Exceptions exist and each business should check its own situation with its accountant.
The Institute of Certified Public Accountants sent a strong protest note to the ITA, in which is said: ‘‘In a conversation with ITA director Yehuda Nasardishy, he agreed that there were errors in the notices sent and that a correction notice would be issued.‘‘
The ITA‘s retort
So what did the ITA actually do? First, it issued a form entitled ‘‘Application to remove a business from the list of those obliged to file detailed VAT returns in 2011.‘‘ So you could apply, but who knows what answer you would get.

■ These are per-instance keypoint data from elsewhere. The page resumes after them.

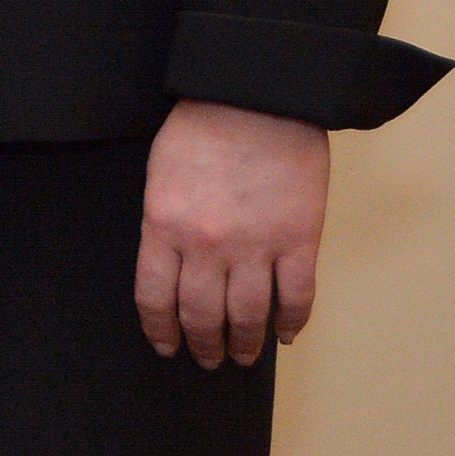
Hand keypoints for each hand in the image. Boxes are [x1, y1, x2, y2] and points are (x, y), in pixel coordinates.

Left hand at [136, 98, 330, 365]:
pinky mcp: (299, 240)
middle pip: (202, 314)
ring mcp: (256, 246)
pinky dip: (292, 322)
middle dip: (203, 344)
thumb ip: (164, 221)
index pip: (155, 297)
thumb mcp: (160, 172)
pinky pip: (297, 296)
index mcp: (164, 225)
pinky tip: (286, 334)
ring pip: (248, 315)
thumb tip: (171, 263)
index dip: (160, 329)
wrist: (257, 96)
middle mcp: (207, 245)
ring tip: (243, 357)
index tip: (166, 346)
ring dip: (245, 343)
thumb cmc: (203, 125)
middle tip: (207, 359)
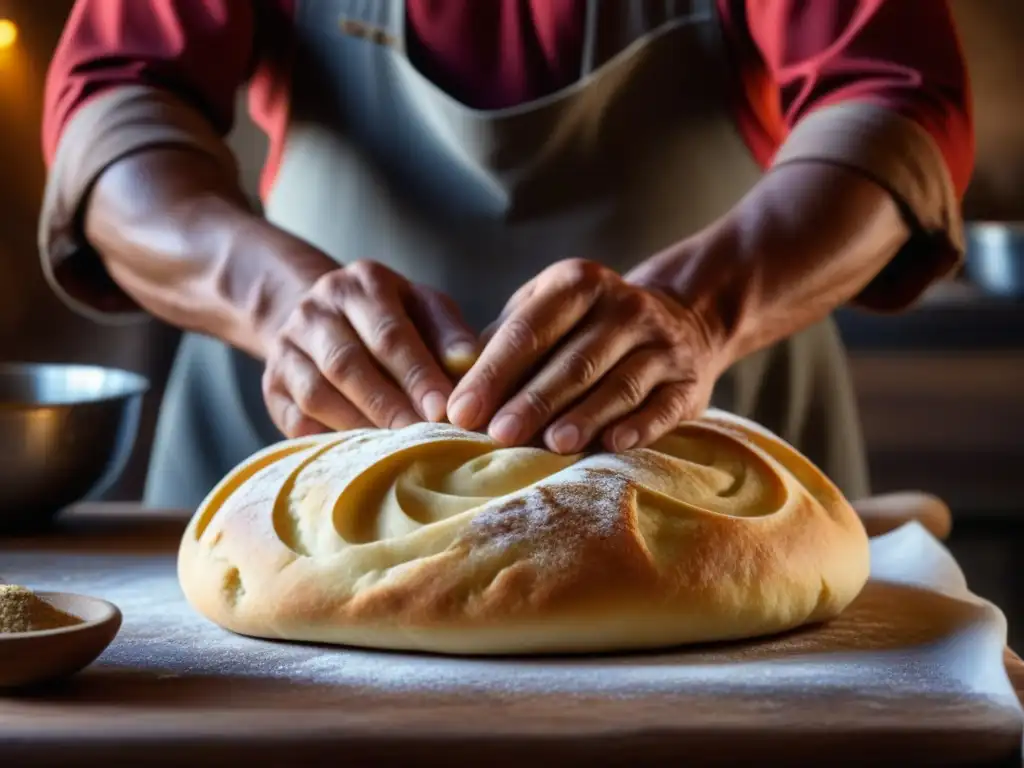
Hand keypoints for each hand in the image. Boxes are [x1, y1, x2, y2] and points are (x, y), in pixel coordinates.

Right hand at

Then the ITA tried to change the law to fit in with the letter it sent. It went to the Knesset and proposed an amendment that would oblige anyone who maintains double-entry books to start filing detailed tax returns.
The law triumphs
Finally, on Monday the ITA backed down and issued a somewhat innocuous notice: ‘‘In order to relieve the process of implementation… the ITA has decided to respond to various requests to delay for one year detailed VAT reporting for businesses that maintain single-entry books… if their turnover is less than NIS 4 million in 2010. Consequently, the businesses that will join the circle of detailed filers in January 2011 will be businesses that meet one [or more] of the following criteria: (1) All businesses with business revenues exceeding NIS 4 million in 2010 without regard to the bookkeeping method; (2) All businesses obliged to maintain a double-entry bookkeeping system according to the bookkeeping regulations, without regard to the amount of their business revenues.‘‘
What does it mean?
This latest notice looks confusing, as the ITA was reluctant to admit its error in public. Nevertheless, it seems that businesses that are not required to keep double-entry books for Israeli tax purposes, but do so anyway, can ignore the ITA‘s letter of September 7 if their business revenues in 2010 are below NIS 4m.
If you are one of these, check out the situation. And if your business revenues are projected to straddle the NIS 4m. mark this year, consider whether you can legitimately postpone reporting any revenue transactions until 2011 under generally accepted accounting and tax principles.
As always, consult experienced tax advisors in each country at an early stage in specific cases.
Leon Harris is an international tax specialist at Harris Consulting & Tax Ltd.